**选文**

Z100 DCU 上 vLLM CUDA Graph 推理优化实践

2026年6月15日 182点热度 0人点赞 0条评论

我们在海光 Z100 DCU (gfx906) 上对 vLLM 推理框架的 CUDA Graph 功能进行了完整的测试验证。本文记录开启 CUDA Graph + torch.compile 的具体配置、性能数据和关键发现。

测试环境

项目	详情
服务器	scnet
GPU	1x 海光 Z100 DCU (gfx906), 16 GiB
Python	3.10.12
PyTorch	2.10.0+das.opt1.dtk2604
vLLM	0.18.1+das.3266200.dtk2604
Triton	3.4.0
模型	Qwen3.5-4B (BF16)

**数据部分**
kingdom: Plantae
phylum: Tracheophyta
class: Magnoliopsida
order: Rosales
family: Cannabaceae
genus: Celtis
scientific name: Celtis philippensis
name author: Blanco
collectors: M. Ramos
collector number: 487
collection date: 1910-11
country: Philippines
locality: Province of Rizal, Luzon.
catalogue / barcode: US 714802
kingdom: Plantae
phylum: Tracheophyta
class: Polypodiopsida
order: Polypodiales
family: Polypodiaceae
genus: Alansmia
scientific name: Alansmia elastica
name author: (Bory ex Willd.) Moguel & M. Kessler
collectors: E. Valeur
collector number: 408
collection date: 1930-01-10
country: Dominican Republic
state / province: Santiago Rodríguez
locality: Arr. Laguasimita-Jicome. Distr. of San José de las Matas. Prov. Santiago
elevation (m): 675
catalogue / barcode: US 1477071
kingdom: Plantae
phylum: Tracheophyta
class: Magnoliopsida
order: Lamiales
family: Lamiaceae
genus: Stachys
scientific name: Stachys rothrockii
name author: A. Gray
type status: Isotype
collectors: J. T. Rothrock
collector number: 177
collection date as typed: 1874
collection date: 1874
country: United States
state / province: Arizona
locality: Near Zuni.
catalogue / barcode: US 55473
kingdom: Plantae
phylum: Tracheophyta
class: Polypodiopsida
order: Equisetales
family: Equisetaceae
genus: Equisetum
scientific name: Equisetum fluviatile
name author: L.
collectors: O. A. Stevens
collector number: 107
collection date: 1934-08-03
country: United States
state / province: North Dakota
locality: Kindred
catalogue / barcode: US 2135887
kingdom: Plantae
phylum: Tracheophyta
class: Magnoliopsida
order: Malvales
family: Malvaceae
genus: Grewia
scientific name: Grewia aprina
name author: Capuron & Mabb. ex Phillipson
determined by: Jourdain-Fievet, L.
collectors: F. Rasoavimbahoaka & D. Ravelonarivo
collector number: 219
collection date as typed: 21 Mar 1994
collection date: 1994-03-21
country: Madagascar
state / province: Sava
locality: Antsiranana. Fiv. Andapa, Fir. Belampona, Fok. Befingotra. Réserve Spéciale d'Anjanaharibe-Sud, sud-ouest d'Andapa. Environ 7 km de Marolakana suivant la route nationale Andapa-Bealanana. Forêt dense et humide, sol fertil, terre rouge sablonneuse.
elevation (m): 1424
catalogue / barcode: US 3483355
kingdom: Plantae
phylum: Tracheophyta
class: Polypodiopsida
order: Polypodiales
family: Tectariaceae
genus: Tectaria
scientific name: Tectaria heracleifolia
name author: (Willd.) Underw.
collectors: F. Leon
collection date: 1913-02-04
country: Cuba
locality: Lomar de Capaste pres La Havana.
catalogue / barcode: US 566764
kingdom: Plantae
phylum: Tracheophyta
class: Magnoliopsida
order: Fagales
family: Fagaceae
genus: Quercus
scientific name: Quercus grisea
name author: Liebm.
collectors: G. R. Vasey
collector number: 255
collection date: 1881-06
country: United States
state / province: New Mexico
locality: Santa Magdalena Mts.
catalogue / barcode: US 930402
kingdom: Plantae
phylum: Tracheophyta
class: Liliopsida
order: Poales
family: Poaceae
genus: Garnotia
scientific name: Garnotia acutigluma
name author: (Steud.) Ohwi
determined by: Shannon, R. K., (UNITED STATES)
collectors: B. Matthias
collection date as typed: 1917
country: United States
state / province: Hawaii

**练习任务**
A – 根据选文，测试所用的模型是什么？
B – 请照原文抄录选文中从“Z100 DCU 上 vLLM”到“Graph + torch.compile 的具体配置、性能数据和关键发现。”的这一段。
列表与选文内容无关。

**任务答案**
A – Qwen3.5-4B（BF16）。

B –
Z100 DCU 上 vLLM CUDA Graph 推理优化实践

2026年6月15日 182点热度 0人点赞 0条评论

我们在海光 Z100 DCU (gfx906) 上对 vLLM 推理框架的 CUDA Graph 功能进行了完整的测试验证。本文记录开启 CUDA Graph + torch.compile 的具体配置、性能数据和关键发现。